Lippi Calls Time On Success Laden Managerial Career

The master - Marcello Lippi (Image from Getty)After a managerial career spanning more than three decades, Marcello Lippi is finally calling it a day. The Italian coach, who has recently been managing in China with Guangzhou Evergrande, has decided at aged 66 that he wants to step out of the cauldron and instead admire the game from afar. Lippi will be remembered by Italian fans for guiding them to World Cup success in 2006 as national team manger. Heading into that tournament, Italy were never considered favourites but with Lippi’s guidance and tactical nuance Italy swept into the final eventually upsetting former champions France in a memorable clash. The World Cup trophy was added to the growing collection of trophies that Lippi had secured during his managerial career, which at the end of this current season included five Serie A titles. Four Supercoppa Italiana’s, three Chinese Super league titles and champions league trophies in both UEFA and AFC becoming the first coach in history to do so.

A young Marcello Lippi in his playing days  (Image from AFP)
A young Marcello Lippi in his playing days
(Image from AFP)

A philosopher of football, Lippi’s mantra for success was built on two guiding principles – team spirit and unity. He viewed his team as his family and treated them as such acting very much as the father figure to his players both on and off the pitch. Whilst compassionate and quiet on the touchline, Lippi’s players knew he was the boss which he had earned through respect and loyalty to those who worked for him. Unlike other football maestro’s like Ferguson or Mourinho, Lippi never fell out with his players instead trusting them to act as a professional should which some believe helped him in his quest to be successful. Guiding his country to World Cup success was his finest hour and whilst many will argue that Italy possessed the squad to do so, it would not have been possible if Lippi was not in charge. He instilled a siege mentality of them versus us into his Italian squad that boosted morale and helped the team unite to pull in a single direction. That direction ended with Fabio Cannavaro lifting the World Cup for Italy for the fourth time.

Cannavaro lifts the World Cup for Italy in 2006  (Image from Getty)
Cannavaro lifts the World Cup for Italy in 2006
(Image from Getty)

Lippi’s no nonsense approach to management spawned from his years as a player in Serie A where he served several clubs as a stylish yet effective centre half.
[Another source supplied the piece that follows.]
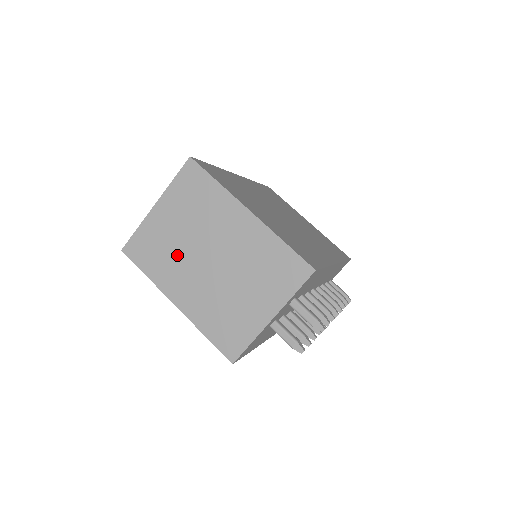
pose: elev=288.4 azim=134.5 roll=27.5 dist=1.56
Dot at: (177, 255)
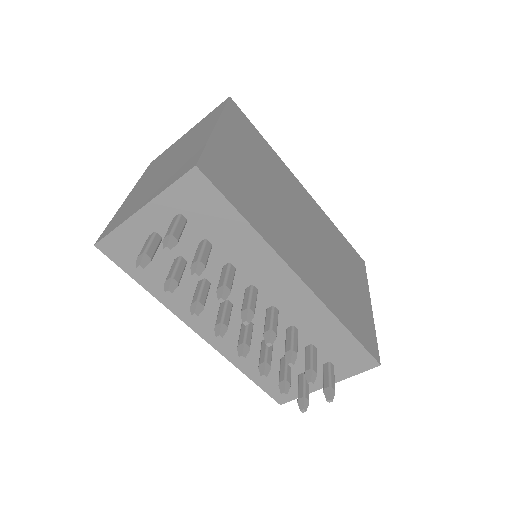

Whilst his career was never considered to be glittering, it did form the basis from which Lippi would build his managerial career. He seemed destined to walk the sidelines sooner rather than later, noted by his teammates to have a keen interest in all things tactical and a thirst for knowledge on how to train effectively yet smartly. At 25, Lippi took his first coaching course which would lay the foundations for what was to come. After retiring in 1982, Lippi took charge of Sampdoria’s youth team for three years before making the long and winding step up to full time management in Serie A. After spending ten years crafting himself into a manager, Lippi took his first real step on this journey by taking over at Atalanta before eventually being poached by Napoli. It was in Naples that Lippi started to catch the attention of Italy’s larger teams with some fine displays, guiding Napoli to a UEFA cup spot in his one and only season. A move to Juventus was well earned and kick started Lippi’s winning run. With talents like Gianluca Vialli and a young Alessandro Del Piero at his disposal, Juventus dominated Italian football with three titles in five years plus that now famous Champions League win in 1996 over Ajax. He would have a short spell at Inter before returning to Juventus to win a further two titles before Italy came calling. He reluctantly accepted the job which proved to be a masterstroke with Lippi helping Gli Azzurri to its first World Cup in 24 years. He would quit after the success in Germany only to return two years later in what is now considered a black mark on his managerial career. After failure in the 2010 World Cup where Italy finished bottom of their group, Lippi quit and disappeared into the wilderness only to reappear two years later as the head coach of Chinese superclub Guangzhou Evergrande. With financial backing, Lippi transformed them into a dominant force in Asia and has now departed leaving them in a much stronger position than before, with three back to back titles to their name.

Lippi celebrates with his Guangzhou Evergrande players after another title win  (Image from Getty)
Lippi celebrates with his Guangzhou Evergrande players after another title win
(Image from Getty)

Alongside other legendary Italian bosses like Vittorio Pozzo, Arrigo Sacchi and Fabio Capello, Lippi will go down in history as one of the most successful coaches of all time. Already viewed as one of the top 50 managers in the game, Lippi’s legacy will live on in the game and his style of management will be used as a template for future managers. Former Manchester United manager Sir Alex Ferguson once called Lippi “the most impressive manager he has ever seen” which is high praise considering what Ferguson achieved in his career. But the sentiment is correct; Lippi was impressive both as a man and as a manager. He may have ended his love affair with the game but his impact will be felt for years to come as many look back at the successes that Lippi brought to his clubs and to Italy.